As he wanders looking for any sign of life, he sees a plethora of dead bodies scattered around and also sees some of those dead bodies moving. Rick manages to make it to his house and notices his wife and son are gone but he is convinced that they’re still alive (we find out later that he’s right, but there is a sad twist to it).
As he continues to travel, he is knocked out with a shovel by Duane and his father Morgan (Lennie James) because they think he is a walker. When Morgan is convinced that Rick is still alive, he tells him that the world was in a panic, that he lost his wife (Morgan still hasn’t been able to kill her because it’s still too tough for him) and also explains that the walkers are drawn by noise and to kill them they must be shot in the head.
The three of them hunker down in an abandoned house and Rick struggles the first night as he watches the walkers wander around the neighborhood. Morgan tells Rick that the CDC set up shop in Atlanta and if he wanted to find his wife, that’s where he should go. Rick takes Morgan and Duane to his sheriff station where they gather weapons and two walkie-talkies so they can communicate. Rick then heads to Atlanta where the bulk of the action scenes occur.
I can’t honestly say that I know the graphic novels well, but my friend Britney is a big fan of the series and she told me that the show this far follows the book. By the way, if you’re reading this, Britney (not bloody likely), I’m sorry if I completely botched the summary of the episode.
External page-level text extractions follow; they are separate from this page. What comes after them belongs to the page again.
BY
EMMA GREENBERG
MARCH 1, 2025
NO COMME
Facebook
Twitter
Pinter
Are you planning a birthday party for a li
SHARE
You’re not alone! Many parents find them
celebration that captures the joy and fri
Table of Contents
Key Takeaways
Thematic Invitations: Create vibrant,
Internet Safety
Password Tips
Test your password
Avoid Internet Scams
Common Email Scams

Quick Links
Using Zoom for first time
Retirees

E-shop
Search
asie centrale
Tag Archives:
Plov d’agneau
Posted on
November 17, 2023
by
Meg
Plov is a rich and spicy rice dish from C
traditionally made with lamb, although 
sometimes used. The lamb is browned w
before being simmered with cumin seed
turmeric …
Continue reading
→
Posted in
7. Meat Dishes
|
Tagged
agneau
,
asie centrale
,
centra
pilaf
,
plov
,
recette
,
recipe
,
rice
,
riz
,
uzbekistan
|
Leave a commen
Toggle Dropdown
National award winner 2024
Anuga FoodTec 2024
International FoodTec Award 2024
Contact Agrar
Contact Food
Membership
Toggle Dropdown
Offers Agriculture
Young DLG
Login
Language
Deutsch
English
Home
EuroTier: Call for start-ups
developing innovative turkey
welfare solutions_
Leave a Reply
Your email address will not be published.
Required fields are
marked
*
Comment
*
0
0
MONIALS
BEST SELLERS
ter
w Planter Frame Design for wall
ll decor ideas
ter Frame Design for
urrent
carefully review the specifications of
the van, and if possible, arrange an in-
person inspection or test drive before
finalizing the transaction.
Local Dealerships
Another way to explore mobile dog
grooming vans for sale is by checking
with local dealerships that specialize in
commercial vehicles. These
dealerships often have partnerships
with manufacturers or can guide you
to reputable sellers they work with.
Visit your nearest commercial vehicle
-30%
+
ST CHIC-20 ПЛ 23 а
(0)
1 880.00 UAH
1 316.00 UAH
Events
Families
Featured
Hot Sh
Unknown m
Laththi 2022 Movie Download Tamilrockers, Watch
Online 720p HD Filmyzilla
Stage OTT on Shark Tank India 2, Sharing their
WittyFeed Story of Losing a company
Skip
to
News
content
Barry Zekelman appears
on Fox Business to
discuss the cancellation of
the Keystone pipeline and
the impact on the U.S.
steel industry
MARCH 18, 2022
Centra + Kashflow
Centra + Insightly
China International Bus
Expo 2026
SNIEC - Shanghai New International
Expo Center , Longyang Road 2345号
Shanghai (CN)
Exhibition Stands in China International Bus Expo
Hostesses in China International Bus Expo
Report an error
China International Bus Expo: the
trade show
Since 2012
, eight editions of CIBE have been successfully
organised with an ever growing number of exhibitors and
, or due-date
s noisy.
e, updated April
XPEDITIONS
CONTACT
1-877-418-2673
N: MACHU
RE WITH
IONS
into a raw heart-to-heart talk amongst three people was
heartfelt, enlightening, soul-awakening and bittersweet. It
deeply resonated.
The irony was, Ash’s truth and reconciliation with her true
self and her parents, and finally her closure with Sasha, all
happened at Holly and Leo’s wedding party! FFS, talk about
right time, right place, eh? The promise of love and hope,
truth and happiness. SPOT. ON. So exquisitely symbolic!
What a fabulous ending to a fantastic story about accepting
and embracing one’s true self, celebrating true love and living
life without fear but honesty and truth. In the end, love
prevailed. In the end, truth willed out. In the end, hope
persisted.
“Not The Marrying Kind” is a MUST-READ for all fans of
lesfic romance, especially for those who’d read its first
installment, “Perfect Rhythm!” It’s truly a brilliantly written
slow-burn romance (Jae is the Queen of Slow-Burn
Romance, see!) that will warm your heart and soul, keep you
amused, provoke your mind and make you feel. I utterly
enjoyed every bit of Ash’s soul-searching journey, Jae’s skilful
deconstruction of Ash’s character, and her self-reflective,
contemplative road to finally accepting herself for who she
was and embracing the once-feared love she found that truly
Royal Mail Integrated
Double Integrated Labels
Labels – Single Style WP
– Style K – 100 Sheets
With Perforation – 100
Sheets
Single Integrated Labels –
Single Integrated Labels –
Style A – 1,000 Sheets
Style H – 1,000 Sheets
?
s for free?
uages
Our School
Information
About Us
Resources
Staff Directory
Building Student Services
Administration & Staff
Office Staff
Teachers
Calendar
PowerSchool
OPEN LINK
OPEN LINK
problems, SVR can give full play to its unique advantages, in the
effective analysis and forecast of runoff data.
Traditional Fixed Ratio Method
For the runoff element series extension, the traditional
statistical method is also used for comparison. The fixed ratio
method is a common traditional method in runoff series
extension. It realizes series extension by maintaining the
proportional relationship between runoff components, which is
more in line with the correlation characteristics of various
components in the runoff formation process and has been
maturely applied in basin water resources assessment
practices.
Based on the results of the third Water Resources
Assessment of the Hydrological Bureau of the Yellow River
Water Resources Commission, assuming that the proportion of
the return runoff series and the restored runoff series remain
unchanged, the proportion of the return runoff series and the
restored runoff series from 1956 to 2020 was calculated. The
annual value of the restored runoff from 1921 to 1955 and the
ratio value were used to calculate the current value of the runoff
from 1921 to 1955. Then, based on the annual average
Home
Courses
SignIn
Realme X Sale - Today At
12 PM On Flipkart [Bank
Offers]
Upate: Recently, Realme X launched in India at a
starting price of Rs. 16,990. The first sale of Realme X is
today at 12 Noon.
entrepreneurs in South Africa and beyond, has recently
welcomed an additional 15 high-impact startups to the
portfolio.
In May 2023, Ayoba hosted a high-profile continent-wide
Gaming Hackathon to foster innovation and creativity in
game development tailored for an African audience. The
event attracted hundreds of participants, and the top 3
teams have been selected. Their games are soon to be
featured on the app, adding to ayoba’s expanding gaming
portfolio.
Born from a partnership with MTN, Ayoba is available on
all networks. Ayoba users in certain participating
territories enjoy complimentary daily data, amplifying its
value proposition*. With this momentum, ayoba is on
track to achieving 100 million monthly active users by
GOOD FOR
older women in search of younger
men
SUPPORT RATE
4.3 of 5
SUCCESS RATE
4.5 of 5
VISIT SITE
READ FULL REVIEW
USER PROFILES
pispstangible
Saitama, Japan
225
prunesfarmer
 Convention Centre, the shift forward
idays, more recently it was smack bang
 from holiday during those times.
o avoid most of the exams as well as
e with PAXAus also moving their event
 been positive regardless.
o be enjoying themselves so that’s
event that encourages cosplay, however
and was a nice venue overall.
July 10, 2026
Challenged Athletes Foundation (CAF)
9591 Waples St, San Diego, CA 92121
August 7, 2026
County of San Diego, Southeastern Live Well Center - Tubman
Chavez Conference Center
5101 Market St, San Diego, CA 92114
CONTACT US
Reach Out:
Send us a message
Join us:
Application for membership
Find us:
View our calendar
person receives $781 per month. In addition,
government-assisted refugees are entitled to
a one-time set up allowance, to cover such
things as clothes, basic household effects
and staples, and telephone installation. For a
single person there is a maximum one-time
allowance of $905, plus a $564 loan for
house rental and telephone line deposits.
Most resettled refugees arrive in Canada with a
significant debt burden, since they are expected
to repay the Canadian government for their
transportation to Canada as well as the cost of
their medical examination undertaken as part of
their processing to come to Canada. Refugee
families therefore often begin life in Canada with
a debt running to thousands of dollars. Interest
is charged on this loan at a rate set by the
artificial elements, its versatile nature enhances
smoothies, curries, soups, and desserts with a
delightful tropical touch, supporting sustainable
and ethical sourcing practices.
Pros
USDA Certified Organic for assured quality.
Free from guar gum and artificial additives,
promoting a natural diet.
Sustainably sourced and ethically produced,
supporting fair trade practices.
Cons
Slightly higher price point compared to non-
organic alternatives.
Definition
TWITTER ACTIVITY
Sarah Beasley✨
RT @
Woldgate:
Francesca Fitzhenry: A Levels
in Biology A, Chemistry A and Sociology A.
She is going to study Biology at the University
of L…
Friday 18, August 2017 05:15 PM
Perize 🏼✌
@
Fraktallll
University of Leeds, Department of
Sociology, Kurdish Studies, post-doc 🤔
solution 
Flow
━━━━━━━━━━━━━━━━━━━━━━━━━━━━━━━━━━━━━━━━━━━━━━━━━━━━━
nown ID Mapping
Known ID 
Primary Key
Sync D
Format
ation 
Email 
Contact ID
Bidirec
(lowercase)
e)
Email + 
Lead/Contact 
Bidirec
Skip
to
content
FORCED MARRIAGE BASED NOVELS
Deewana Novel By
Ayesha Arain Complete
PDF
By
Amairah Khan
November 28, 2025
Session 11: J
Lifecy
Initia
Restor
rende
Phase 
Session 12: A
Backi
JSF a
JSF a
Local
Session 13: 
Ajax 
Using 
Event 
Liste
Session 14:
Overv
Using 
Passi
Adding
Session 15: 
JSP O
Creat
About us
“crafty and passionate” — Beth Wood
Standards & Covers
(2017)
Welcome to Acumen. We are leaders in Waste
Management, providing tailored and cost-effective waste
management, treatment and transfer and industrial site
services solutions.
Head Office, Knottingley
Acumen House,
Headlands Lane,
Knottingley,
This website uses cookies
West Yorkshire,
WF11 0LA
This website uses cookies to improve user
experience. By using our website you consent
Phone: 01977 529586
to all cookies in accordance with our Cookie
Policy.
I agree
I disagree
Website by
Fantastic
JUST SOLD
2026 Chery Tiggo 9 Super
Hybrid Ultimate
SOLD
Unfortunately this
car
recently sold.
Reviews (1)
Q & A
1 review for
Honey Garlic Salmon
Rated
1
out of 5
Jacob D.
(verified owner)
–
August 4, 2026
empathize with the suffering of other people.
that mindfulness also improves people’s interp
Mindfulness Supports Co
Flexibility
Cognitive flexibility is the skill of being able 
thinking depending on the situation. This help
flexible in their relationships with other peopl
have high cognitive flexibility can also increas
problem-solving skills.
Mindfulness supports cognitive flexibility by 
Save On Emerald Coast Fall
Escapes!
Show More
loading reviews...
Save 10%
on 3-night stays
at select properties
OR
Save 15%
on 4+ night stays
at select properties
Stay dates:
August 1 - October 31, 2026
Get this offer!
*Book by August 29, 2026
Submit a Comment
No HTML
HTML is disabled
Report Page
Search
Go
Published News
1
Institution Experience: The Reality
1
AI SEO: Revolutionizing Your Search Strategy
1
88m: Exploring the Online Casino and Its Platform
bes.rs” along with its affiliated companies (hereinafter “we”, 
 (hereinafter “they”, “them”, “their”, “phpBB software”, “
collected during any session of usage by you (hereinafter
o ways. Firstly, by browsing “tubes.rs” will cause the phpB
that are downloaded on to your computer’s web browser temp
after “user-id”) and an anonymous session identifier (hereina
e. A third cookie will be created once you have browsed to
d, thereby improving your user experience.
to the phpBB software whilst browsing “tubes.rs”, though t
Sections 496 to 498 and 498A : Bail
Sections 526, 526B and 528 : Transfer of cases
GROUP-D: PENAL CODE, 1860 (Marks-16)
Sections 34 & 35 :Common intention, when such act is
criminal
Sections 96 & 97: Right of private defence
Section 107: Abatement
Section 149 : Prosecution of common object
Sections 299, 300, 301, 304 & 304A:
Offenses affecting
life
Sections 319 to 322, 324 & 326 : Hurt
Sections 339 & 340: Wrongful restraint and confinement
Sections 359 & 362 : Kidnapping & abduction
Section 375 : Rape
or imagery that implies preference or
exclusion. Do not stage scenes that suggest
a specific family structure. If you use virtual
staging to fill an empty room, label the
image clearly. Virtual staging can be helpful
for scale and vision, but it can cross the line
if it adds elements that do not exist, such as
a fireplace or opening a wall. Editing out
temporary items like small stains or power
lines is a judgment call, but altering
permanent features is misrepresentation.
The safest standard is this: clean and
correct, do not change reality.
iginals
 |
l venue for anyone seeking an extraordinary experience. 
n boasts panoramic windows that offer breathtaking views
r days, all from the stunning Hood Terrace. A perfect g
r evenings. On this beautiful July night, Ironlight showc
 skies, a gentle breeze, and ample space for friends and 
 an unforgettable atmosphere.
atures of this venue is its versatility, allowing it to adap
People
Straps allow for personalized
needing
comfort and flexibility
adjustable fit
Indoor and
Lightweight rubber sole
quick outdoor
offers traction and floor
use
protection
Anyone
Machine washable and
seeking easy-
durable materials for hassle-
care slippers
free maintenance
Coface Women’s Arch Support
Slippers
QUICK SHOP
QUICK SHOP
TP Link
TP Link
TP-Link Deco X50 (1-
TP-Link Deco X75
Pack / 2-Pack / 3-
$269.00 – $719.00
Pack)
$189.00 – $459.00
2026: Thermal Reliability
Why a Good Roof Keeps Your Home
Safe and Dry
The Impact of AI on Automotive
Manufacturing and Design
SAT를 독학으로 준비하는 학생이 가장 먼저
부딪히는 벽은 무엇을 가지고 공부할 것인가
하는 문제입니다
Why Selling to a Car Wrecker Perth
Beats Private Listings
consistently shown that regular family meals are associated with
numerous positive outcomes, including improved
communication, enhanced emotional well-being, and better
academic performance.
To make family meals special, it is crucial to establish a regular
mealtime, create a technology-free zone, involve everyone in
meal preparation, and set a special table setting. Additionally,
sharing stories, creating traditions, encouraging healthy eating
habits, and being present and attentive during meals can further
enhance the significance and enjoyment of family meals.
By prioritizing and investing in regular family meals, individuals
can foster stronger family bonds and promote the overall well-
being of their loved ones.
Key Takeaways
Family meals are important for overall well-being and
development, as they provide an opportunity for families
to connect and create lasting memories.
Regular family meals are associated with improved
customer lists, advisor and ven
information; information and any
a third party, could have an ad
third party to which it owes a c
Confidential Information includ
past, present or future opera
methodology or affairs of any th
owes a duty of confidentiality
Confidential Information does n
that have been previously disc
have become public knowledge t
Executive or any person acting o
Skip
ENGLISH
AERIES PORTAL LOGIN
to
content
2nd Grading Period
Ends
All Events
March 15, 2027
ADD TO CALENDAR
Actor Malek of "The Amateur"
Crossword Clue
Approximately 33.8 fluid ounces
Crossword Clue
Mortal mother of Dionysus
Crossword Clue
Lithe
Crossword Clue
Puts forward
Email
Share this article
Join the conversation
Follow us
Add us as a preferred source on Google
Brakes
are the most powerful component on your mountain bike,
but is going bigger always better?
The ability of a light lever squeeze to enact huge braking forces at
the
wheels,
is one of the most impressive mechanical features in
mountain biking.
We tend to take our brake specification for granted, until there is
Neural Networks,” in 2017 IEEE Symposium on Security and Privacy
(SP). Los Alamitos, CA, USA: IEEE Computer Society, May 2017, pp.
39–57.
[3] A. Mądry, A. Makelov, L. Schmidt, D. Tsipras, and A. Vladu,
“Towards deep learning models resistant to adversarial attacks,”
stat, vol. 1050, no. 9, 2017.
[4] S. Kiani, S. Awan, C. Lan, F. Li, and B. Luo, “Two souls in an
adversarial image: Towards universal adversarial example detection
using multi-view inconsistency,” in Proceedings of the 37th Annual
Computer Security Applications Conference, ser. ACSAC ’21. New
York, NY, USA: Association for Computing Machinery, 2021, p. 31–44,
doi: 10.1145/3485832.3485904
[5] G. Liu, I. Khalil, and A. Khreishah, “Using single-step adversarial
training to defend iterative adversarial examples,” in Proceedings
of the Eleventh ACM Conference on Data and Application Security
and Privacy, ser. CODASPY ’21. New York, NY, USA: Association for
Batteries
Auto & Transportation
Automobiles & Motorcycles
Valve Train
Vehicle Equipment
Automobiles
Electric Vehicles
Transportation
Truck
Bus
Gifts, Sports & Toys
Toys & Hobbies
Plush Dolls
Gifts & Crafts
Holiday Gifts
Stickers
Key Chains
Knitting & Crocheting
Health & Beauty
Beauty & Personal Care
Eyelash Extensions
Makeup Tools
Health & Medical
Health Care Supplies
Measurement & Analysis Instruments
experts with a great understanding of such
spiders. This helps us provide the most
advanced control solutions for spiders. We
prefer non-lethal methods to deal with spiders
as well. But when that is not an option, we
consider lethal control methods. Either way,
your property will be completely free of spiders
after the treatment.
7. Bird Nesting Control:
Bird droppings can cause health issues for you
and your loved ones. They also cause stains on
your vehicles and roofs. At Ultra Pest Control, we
Anyways, the pilot was fantastic, the zombies look incredible (look for it to win some technical Emmys), it is well-written, the cinematography is breathtaking at times and the lack of score definitely adds to the creepy tension. I love the acting in it and can’t wait to see what happens as we meet more of the survivors.
While the pilot may not explain much about what happened, it does pilots are supposed to do. It establishes the universe we are in and also shows the brutal psyches of the survivors and in Duane’s case, how much he has to step up even at the tender age of 14. We see Rick have to come to terms with killing the zombie versions of people he knows and just how lonely he really is. That is not to say it’s all quiet subtlety, the last 15 minutes are pretty brutal and the pilot is actually pretty graphic for basic cable.
There are only six episodes in this first season because AMC wasn’t sure how this show would play out because understandably there isn’t really a template for zombie shows. Judging by how well it did in its debut, I’m willing to bet that within the next week or so it will get a full 13-episode pick up and a second season, as well it should. How smart does AMC look? They have won three straight best drama Emmy awards, three best actor (drama) Emmy awards, and yet they have no money and rely on reruns of “A Few Good Men” to make ends meet. They are outdoing every major network but Fox because “Glee” is such a juggernaut (I realize “Modern Family” is one as well but that is all ABC has). If AMC was a sports team they would basically be the Tampa Bay Rays, no payroll but still manage to make it to the playoffs because they have smart people working for them.
I’m still not sure if “The Walking Dead” is the best new show of 2010 because “Boardwalk Empire” is phenomenal as well so it will come down to whose season ends better. One of my deepest regrets this year was missing this panel at ComicCon because I’ve been intrigued by this show for months now and am hell-bent on seeing the panel next year. As far as supernatural shows go, this is starting to look like it could overthrow “True Blood” as the best one on TV.
Thank you for reading and later this week I’ll be back with a double header of “Megamind” and “Due Date”. “The Walking Dead” airs Sundays at 10 p.m. PST on AMC.